A produção industrial se expandiu celeremente, mas a apreciação do real foi corroendo a sua competitividade. Depois do refluxo do pico alcançado em 2003, em razão da desconfiança com o novo governo, o real iniciou ainda em 2004 um período de intensa valorização que se prolongou até maio de 2011, interrompido por alguns trimestres na esteira da crise financeira em 2009.

Mesmo com a desvalorização substantiva que se seguiu ao segundo mergulho da crise financeira internacional em meados de 2011, o real permaneceu até os dias atuais em patamar muito valorizado, como indica a deterioração recente das contas comercial e de serviços de não fatores.

O novo período de longa duração com a moeda nacional sobrevalorizada deu origem a um processo característico de doença holandesa, em que a elevação nas cotações internacionais de nossas principais commodities provocou perdas cumulativas de competitividade da indústria manufatureira, tanto no mercado externo, quanto no mercado interno.

A segunda etapa da segunda vez

Enquanto o cenário externo se manteve favorável, até o terceiro trimestre de 2008, a indústrias de transformação brasileira continuou crescendo, convivendo com a forte apreciação da moeda nacional, ainda que já se manifestassem os sintomas de perda de competitividade.

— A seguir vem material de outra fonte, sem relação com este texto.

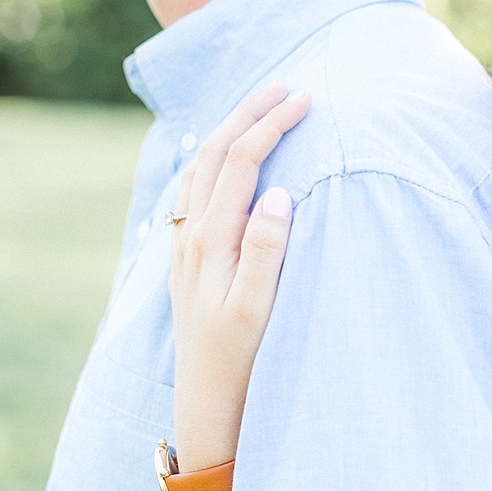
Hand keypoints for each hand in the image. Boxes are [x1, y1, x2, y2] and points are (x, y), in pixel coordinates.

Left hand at [169, 81, 309, 473]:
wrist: (206, 404)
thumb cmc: (241, 362)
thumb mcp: (257, 311)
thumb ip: (265, 251)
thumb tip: (275, 194)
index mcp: (213, 242)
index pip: (240, 163)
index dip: (270, 125)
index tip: (305, 99)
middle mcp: (192, 238)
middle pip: (214, 154)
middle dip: (248, 114)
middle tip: (285, 85)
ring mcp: (186, 248)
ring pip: (199, 170)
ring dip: (228, 131)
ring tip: (257, 109)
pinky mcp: (187, 262)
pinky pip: (194, 193)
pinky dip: (212, 162)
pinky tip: (222, 162)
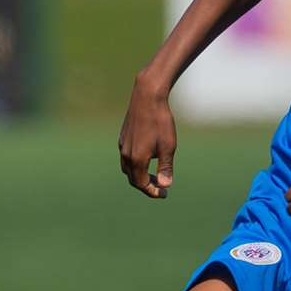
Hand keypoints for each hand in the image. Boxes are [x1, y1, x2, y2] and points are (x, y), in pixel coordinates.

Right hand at [118, 73, 176, 198]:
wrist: (147, 97)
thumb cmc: (160, 121)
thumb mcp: (168, 146)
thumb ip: (165, 167)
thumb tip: (164, 186)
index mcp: (137, 160)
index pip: (142, 184)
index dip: (153, 191)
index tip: (164, 194)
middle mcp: (126, 154)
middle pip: (133, 178)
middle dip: (146, 185)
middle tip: (160, 186)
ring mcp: (122, 145)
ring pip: (128, 168)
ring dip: (139, 175)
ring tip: (153, 174)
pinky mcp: (123, 137)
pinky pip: (126, 156)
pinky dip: (135, 163)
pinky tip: (147, 156)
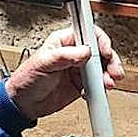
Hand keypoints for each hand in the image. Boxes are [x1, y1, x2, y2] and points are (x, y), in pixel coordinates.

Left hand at [5, 25, 124, 120]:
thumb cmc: (26, 79)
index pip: (88, 33)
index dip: (100, 40)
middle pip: (100, 50)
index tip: (105, 51)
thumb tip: (85, 51)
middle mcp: (74, 53)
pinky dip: (102, 87)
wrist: (24, 104)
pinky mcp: (82, 84)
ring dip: (109, 74)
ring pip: (102, 67)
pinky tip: (98, 90)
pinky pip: (98, 83)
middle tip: (113, 70)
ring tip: (109, 83)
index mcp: (64, 41)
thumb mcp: (43, 63)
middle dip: (110, 60)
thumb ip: (64, 56)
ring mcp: (79, 69)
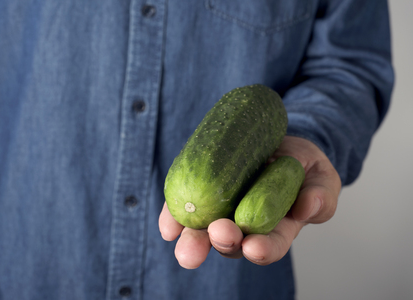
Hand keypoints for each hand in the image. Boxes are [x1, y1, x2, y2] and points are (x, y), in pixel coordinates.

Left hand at [159, 136, 341, 268]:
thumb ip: (321, 194)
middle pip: (231, 243)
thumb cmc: (303, 166)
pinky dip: (174, 218)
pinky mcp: (203, 193)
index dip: (263, 249)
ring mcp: (221, 211)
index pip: (270, 245)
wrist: (278, 144)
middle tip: (219, 235)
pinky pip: (185, 209)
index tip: (255, 248)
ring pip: (203, 232)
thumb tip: (308, 207)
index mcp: (276, 227)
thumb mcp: (321, 176)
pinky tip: (168, 225)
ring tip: (179, 238)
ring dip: (192, 238)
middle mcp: (244, 226)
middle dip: (222, 242)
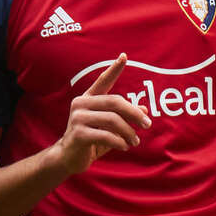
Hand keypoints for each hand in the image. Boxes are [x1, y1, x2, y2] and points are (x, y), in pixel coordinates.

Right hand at [55, 54, 150, 174]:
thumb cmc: (91, 140)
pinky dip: (120, 142)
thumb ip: (124, 117)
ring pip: (113, 120)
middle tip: (147, 124)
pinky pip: (106, 135)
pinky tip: (124, 147)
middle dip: (134, 113)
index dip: (114, 69)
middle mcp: (81, 104)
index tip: (124, 56)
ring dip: (129, 132)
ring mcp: (78, 118)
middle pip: (115, 102)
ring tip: (135, 141)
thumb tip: (144, 109)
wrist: (68, 159)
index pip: (103, 80)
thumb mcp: (110, 128)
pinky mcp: (78, 134)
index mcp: (88, 99)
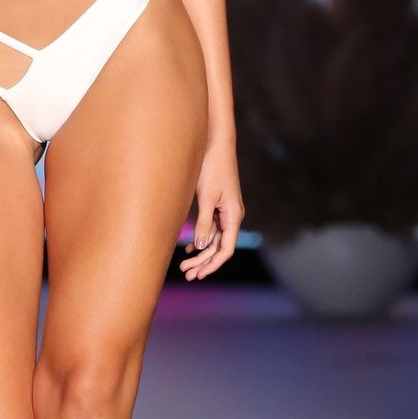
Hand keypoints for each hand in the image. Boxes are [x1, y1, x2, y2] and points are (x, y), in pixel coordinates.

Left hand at [180, 137, 242, 279]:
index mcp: (233, 216)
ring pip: (215, 239)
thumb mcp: (206, 197)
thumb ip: (205, 223)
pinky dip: (201, 239)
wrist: (216, 143)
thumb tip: (202, 246)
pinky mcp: (217, 204)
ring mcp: (225, 210)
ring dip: (200, 252)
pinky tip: (189, 247)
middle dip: (203, 262)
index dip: (212, 265)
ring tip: (184, 264)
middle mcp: (232, 216)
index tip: (198, 275)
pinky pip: (212, 228)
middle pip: (219, 247)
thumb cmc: (212, 167)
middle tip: (186, 274)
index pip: (226, 250)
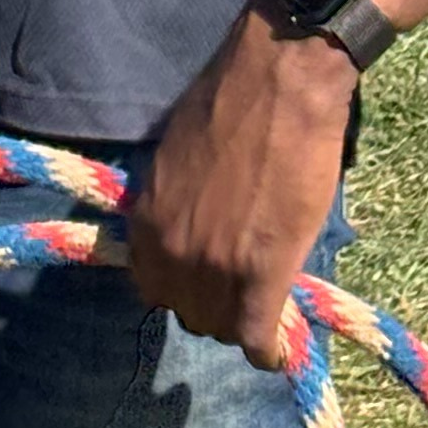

Depois da eclosão da crise, todavia, a atividade manufatureira iniciou uma etapa de instabilidade em torno de uma trajetória de estagnação.

Os gráficos apresentados são autoexplicativos. Eles apresentam a evolução do índice em doze meses do nível de produção física dos principais setores manufatureiros brasileiros, igualando a 100 a produção de outubro de 2007 a setembro de 2008.

Poucas são as atividades que apresentaram crescimento robusto no período, como a indústria de bebidas e a de minerais não metálicos, favorecidas, respectivamente, pelo crescimento da renda interna e pela expansão da construção civil.

Algumas atividades apresentaram trajetórias que se assemelham a um desastre, como têxtil e confecções. Outras apenas pararam de crescer e outras apresentaram forte instabilidade, como a indústria automobilística.  Outras ainda, como aquelas vinculadas à produção de bens de capital, jamais se recuperaram.